Copy out, word for word, the passage below about May's remarks on Islamophobia.
Top of Text block
But she also insisted that her party needed to be “very clear that Islamophobia has no place in our society. Hate crime of any sort has no place in our society” she said, arguing that it was “important that we record it properly”.

Encouraging Muslims to report Islamophobic attacks, May said, “We need to work to ensure, particularly women from the Muslim community, are confident enough to come forward and report this.”

May denied that terror attacks like the recent Manchester Arena bombing has led the Government and politicians to see Muslims through the prism of extremism and terrorism.

The Conservative Leader said that it should be clear that “what has driven many of these attacks is Islamist ideology. This is not about Islam.”

“What we need to do is to work with the Muslim community to ensure that we are not just promoting British values but that the Muslim community feels able to play a full part in our society,” she said.
Bottom of Text block
Top of Given information
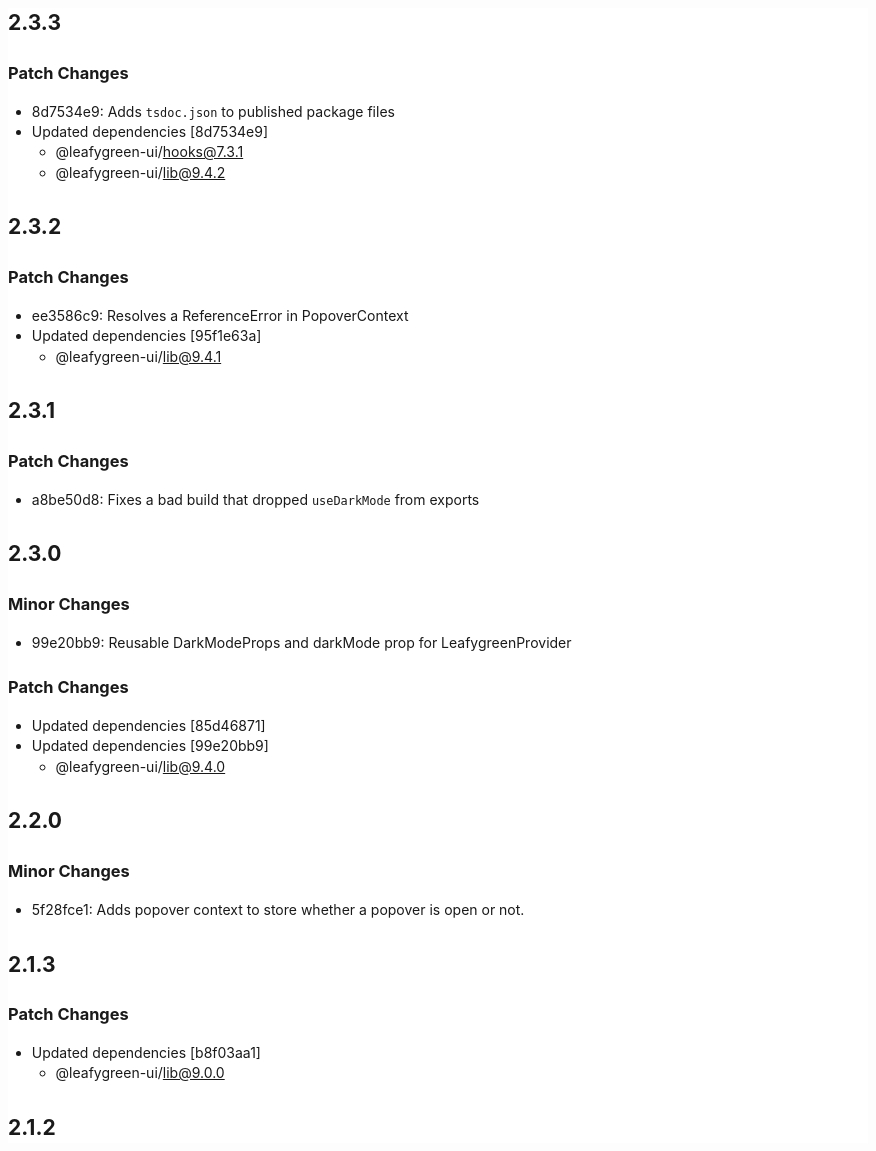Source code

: ## 2.3.3

### Patch Changes

- 8d7534e9: Adds `tsdoc.json` to published package files
- Updated dependencies [8d7534e9]
  - @leafygreen-ui/hooks@7.3.1
  - @leafygreen-ui/lib@9.4.2

## 2.3.2

### Patch Changes

- ee3586c9: Resolves a ReferenceError in PopoverContext
- Updated dependencies [95f1e63a]
  - @leafygreen-ui/lib@9.4.1

## 2.3.1

### Patch Changes

- a8be50d8: Fixes a bad build that dropped `useDarkMode` from exports

## 2.3.0

### Minor Changes

- 99e20bb9: Reusable DarkModeProps and darkMode prop for LeafygreenProvider

### Patch Changes

- Updated dependencies [85d46871]
- Updated dependencies [99e20bb9]
  - @leafygreen-ui/lib@9.4.0

## 2.2.0

### Minor Changes

- 5f28fce1: Adds popover context to store whether a popover is open or not.

## 2.1.3

### Patch Changes

- Updated dependencies [b8f03aa1]
  - @leafygreen-ui/lib@9.0.0

## 2.1.2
Bottom of Given information
[Output for this task]
But she also insisted that her party needed to be “very clear that Islamophobia has no place in our society. Hate crime of any sort has no place in our society” she said, arguing that it was “important that we record it properly”.

Encouraging Muslims to report Islamophobic attacks, May said, “We need to work to ensure, particularly women from the Muslim community, are confident enough to come forward and report this.”

May denied that terror attacks like the recent Manchester Arena bombing has led the Government and politicians to see Muslims through the prism of extremism and terrorism.

The Conservative Leader said that it should be clear that “what has driven many of these attacks is Islamist ideology. This is not about Islam.”

“What we need to do is to work with the Muslim community to ensure that we are not just promoting British values but that the Muslim community feels able to play a full part in our society,” she said.